3. For decades after the link between smoking and lung cancer was scientifically proven, the tobacco industry deliberately caused public confusion about the health impacts of tobacco.

In 1953, following advice from public relations firm Hill and Knowlton, tobacco companies created the Tobacco Industry Research Committee promising smokers that they would get to the bottom of the smoking and health issue. However, it rarely focused its research on smoking, focusing instead on every other conceivable cause of cancer. In 1998, Judge Gladys Kessler ordered the dissolution of the Committee stating that it was little more than ‘a sophisticated public relations vehicle based on the premise of conducting independent scientific research – to deny the harms of smoking and reassure the public’.

4. The marketing of nicotine addiction is lucrative.

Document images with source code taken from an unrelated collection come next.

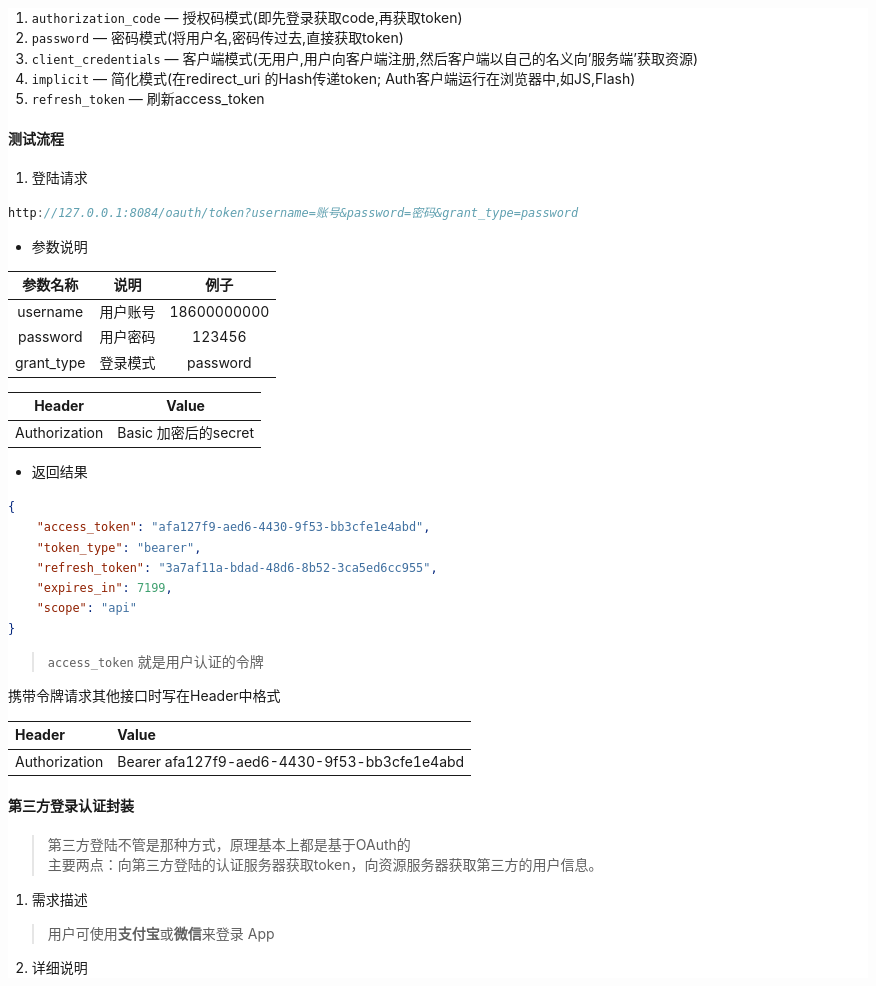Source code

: 1. `authorization_code` — 授权码模式(即先登录获取code,再获取token)  
2. `password` — 密码模式(将用户名,密码传过去,直接获取token)  
3. `client_credentials` — 客户端模式(无用户,用户向客户端注册,然后客户端以自己的名义向’服务端’获取资源)  
4. `implicit` — 简化模式(在redirect_uri 的Hash传递token; Auth客户端运行在浏览器中,如JS,Flash)  
5. `refresh_token` — 刷新access_token  

#### 测试流程  

1. 登陆请求  

```java
http://127.0.0.1:8084/oauth/token?username=账号&password=密码&grant_type=password
```
* 参数说明

|   参数名称   |   说明  | 例子 |
|:-------:|:-------:|:------:|
|username |用户账号|18600000000|
|password |用户密码|123456|
|grant_type |登录模式|password|

|   Header   |   Value  |
|:-------:|:-------:|
|Authorization |Basic 加密后的secret|

* 返回结果  

```json
{
    "access_token": "afa127f9-aed6-4430-9f53-bb3cfe1e4abd",
    "token_type": "bearer",
    "refresh_token": "3a7af11a-bdad-48d6-8b52-3ca5ed6cc955",
    "expires_in": 7199,
    "scope": "api"
}
```

> `access_token` 就是用户认证的令牌   

携带令牌请求其他接口时写在Header中格式

|   Header   |   Value  |
|:-------|:-------|
|Authorization |Bearer afa127f9-aed6-4430-9f53-bb3cfe1e4abd|

#### 第三方登录认证封装  

> 第三方登陆不管是那种方式，原理基本上都是基于OAuth的  
> 主要两点：向第三方登陆的认证服务器获取token，向资源服务器获取第三方的用户信息。  

1. 需求描述  

> 用户可使用**支付宝**或**微信**来登录 App  

2. 详细说明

Despite declining smoking rates, the tobacco companies’ profits are still climbing each year and their profit margin, an indicator of a company’s profitability, is higher than most other consumer product companies. In 2011, the UK tobacco market leader Imperial Tobacco had a profit margin of 39.5 per cent, compared to Diageo’s 31.8 per cent and Unilever’s 15.1 per cent.

5. Tobacco companies use tobacco packaging as a marketing tool – the pack is important.

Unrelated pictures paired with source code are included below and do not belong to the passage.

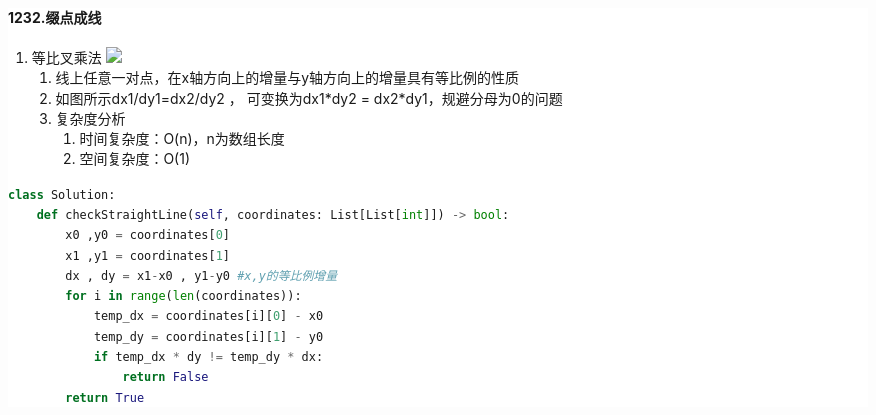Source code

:#### 1232.缀点成线
1. 等比叉乘法
	![][image-2]
	1. 线上任意一对点，在x轴方向上的增量与y轴方向上的增量具有等比例的性质
	2. 如图所示dx1/dy1=dx2/dy2 ， 可变换为dx1\*dy2 = dx2\*dy1，规避分母为0的问题
	3. 复杂度分析
		1. 时间复杂度：O(n)，n为数组长度
		2. 空间复杂度：O(1) 
```python
class Solution:
    def checkStraightLine(self, coordinates: List[List[int]]) -> bool:
        x0 ,y0 = coordinates[0]
        x1 ,y1 = coordinates[1]
        dx , dy = x1-x0 , y1-y0	#x,y的等比例增量
        for i in range(len(coordinates)):
            temp_dx = coordinates[i][0] - x0
            temp_dy = coordinates[i][1] - y0
            if temp_dx * dy != temp_dy * dx:
                return False
        return True
```

[^1]:	需要多做题和多理解

[1]:	https://baike.baidu.com/item/%E6%95%B0%E5%AD%A6%E5%BD%92%E7%BA%B3%E6%B3%95/5155524?fr=aladdin
[2]:	https://baike.baidu.com/item/%E6%95%B0%E5%AD%A6%E5%BD%92%E7%BA%B3%E6%B3%95/5155524?fr=aladdin
[3]:	https://leetcode-cn.com/problems/permutations/solution/hui-su-suan-fa-python-dai-ma-java-dai-ma-by-liweiw/
[4]:	https://leetcode-cn.com/problems/permutations-ii/solution/hui-su-suan-fa-python-dai-ma-java-dai-ma-by-liwe-2/
[5]:	https://leetcode-cn.com/problems/permutations/solution/hui-su-suan-fa-python-dai-ma-java-dai-ma-by-liweiw/
[6]:	https://leetcode-cn.com/problems/permutations-ii/solution/hui-su-suan-fa-python-dai-ma-java-dai-ma-by-liwe-2/

[image-1]:	![](./pic/11.png)

[image-2]:	![avator](./pic/22.png)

Tobacco companies have vehemently opposed the introduction of plain packaging for cigarettes, claiming that the policy will not deter children from starting to smoke. However, in Philip Morris’s own words: ‘In the absence of any other marketing messages, our packaging … is the sole communicator of our brand essence. Put another way, when you don’t have anything else, our packaging is our marketing.’

6. Some tobacco companies pay third parties to promote their messages while hiding their involvement.

To enhance the credibility of their arguments and give the impression that others support their position, tobacco companies use a range of third-party techniques. They hire scientists, create, finance and manage front groups, fund think tanks (such as the Institute of Economic Affairs) and numerous business associations, which then act as the tobacco industry’s spokespersons.

7. Some tobacco companies have been involved in smuggling their own cigarettes on a global basis and are still subject to investigation for ongoing involvement in this trade.

Internal company documents reveal that smuggling was an integral part of tobacco companies’ business strategies. They make profit when they sell to the distributor regardless of whether the cigarettes are subsequently sold in legal or illegal channels. Smuggling can benefit tobacco companies because it keeps cigarettes affordable to smokers who may otherwise quit. Simultaneously, companies can also argue that illicit trade is worsening because tax is too high, lobbying the government to reduce tax and therefore cigarette price.

8. Some people doubt that tobacco companies would market e-cigarettes and other nicotine products in a way that would benefit public health.

Lessons from the past have shown that tobacco companies’ interest in reduced risk products was mostly driven by the threat of regulation driving down cigarette sales. For example, when British American Tobacco was considering investing in smokeless tobacco in the 1970s and 1980s, it said it had ‘no wish to aid or hasten any decline in cigarette smoking’. Internal documents reveal that at this time harm reduction was considered a ‘reputation management initiative’ to rehabilitate their image and allow them to be seen as ‘policy partners’ with access to policy makers in the UK and abroad.

9. Not only have tobacco companies influenced tobacco regulation, they have influenced how policy is made.

British American Tobacco, working together with other corporations whose products have been accused of being damaging to health, managed to secure changes to the EU regulatory framework that makes stakeholder consultation mandatory and requires a detailed business impact assessment of each policy. BAT anticipated these changes would make it much harder to pass public health policies in the future and this appears to be the case as a second public consultation has just taken place on the potential impacts of plain packaging in the UK.